Laïla Mernissi
Doctorante en Philosophie. Université Toulouse Jean-Jaurès, laboratoire ERRAPHIS.
Sa thèse porte sur le statut paradoxal du rêve dans la philosophie de Gilles Deleuze.
Résumé et axes de recherche :
« L’épreuve du rêve comme unité du monde - où chaque système individuel se défait au profit d’un univers dans lequel on est toujours un élément dans le rêve de quelqu’un d’autre - « je n’aime pas appartenir au rêve d’une autre personne » ». (Logique du sens, p. 97)
Il s’agira, pour nous, de démontrer le statut paradoxal - à contre-courant et dédoublé - du phénomène onirique dans le corpus deleuzien, sous ses formes multiples.

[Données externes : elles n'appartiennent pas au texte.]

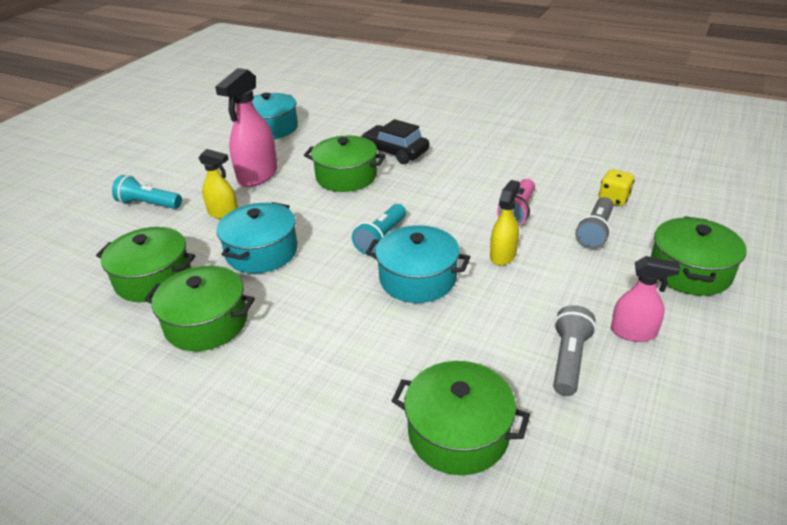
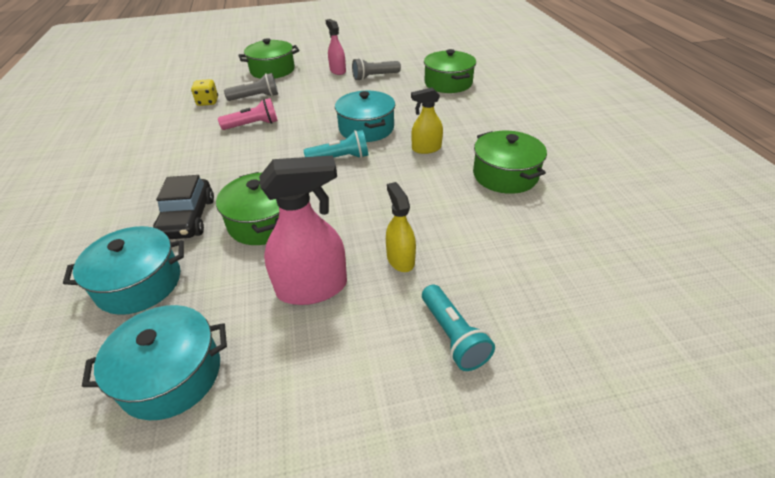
camera: 130 degrees left, 5 degrees up
(153, 279) = (516, 230): green pot -> none
(262, 252) = (419, 199): turquoise pot -> turquoise pot (139, 283)
(503, 255) = (311, 113): yellow spray bottle -> yellow spray bottle (426, 148)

Aussi, est-ce, à partir de fragments épars, mêlant éléments « ontologiques » (le possible et le virtuel, réel et imaginaire, philosophie du temps ) , psychanalytiques (le rêve oedipien / rêves et délires du schizophrène) , scientifiques (cerveau et physiologie du rêve), historiques (histoire monumentale et montage organique, Rêve américain), géographiques, géologiques (L’île déserte et la rêverie entre séparation et fondation), politiques (l’u-topie, a-topie, dé-topie), mythiques (rêves et visions prophétiques), économiques (rêve, désir et capitalisme) et artistiques (le Voyant en littérature, l’image-rêve, l’image-monde au cinéma), que se construira une image de rêve proprement deleuzienne, qui nous semble tout à fait opératoire, apte à saisir la posture complexe du rêveur, spécifique au monde contemporain. « La dramatisation se fait dans la tête du rêveur, mais aussi bien sous l’oeil critique du savant » (DR, 282).
Ces différentes acceptions du rêve correspondent les unes avec les autres tout au long de l’oeuvre ; rappels et répétitions toujours différenciés, visions anamorphiques. Une stabilité du concept difficile à trouver mais assurée par des liens imperceptibles que nous devrons mettre en évidence. Et si la condamnation du rêve, comme instance de jugement ou mot d’ordre, mais aussi comme structure organique unificatrice, semble prédominer dans l’oeuvre (à contre-courant), il n’en demeure pas moins que le rêve revêt d’autres aspects plus positifs, surprenants de par leur nouveauté absolue (dédoublement) : le rêve de l’insomnie, qu’il s’agit de créer et d’expérimenter (L’épuisé, Critique et clinique p. 163)
Notre dessein donc est de parvenir à saisir la chimère, toujours fuyante, d’en comprendre la composition et le fonctionnement. Décentrer notre regard sur une notion marginale, pour en révéler, toutefois, la nouveauté, et construire, dès lors, une logique du rêve avec et grâce à Deleuze.